→ What the exercise asks:
Read the lines below. Copy out any that hold the string "НАЛОГИ".

→ Collected data:
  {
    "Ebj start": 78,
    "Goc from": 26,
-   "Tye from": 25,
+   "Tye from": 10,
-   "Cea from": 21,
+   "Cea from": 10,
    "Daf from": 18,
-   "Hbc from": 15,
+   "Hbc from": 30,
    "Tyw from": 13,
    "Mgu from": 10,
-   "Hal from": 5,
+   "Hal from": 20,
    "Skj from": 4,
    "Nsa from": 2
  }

* * *

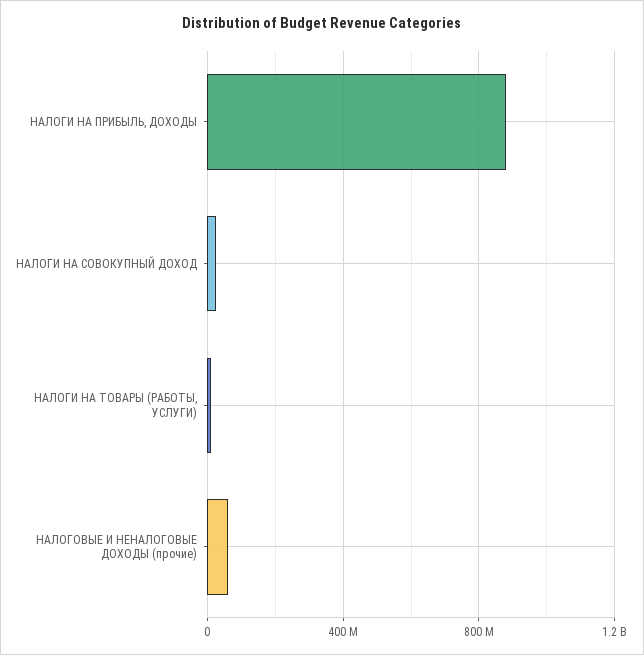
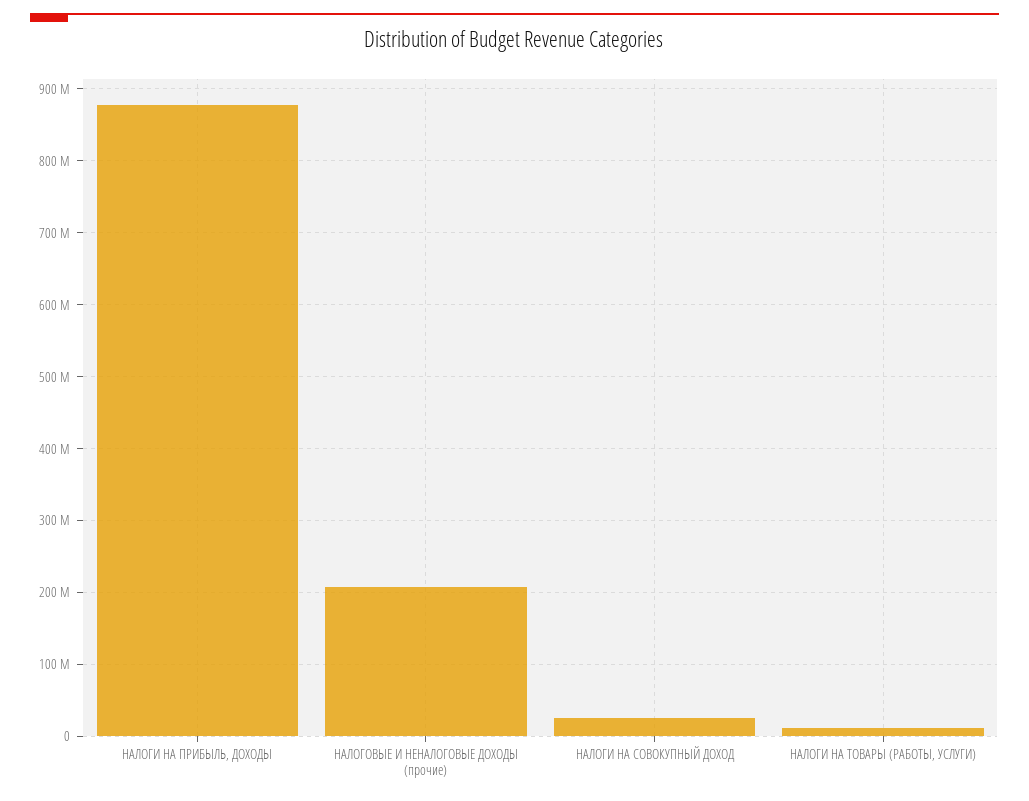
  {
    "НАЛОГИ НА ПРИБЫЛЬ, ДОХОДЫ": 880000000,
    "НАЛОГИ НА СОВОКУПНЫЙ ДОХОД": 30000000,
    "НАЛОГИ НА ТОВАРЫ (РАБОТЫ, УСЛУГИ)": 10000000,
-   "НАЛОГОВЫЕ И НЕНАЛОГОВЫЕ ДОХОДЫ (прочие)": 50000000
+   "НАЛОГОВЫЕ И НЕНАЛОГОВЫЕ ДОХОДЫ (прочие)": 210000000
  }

→ Task solution:
    "НАЛОГИ НА ПРИБЫЛЬ, ДОХОДЫ": 880000000,
    "НАЛОГИ НА СОВОКУПНЫЙ ДОХОД": 30000000,
    "НАЛОГИ НА ТОВАРЫ (РАБОТЫ, УСЛУГИ)": 10000000,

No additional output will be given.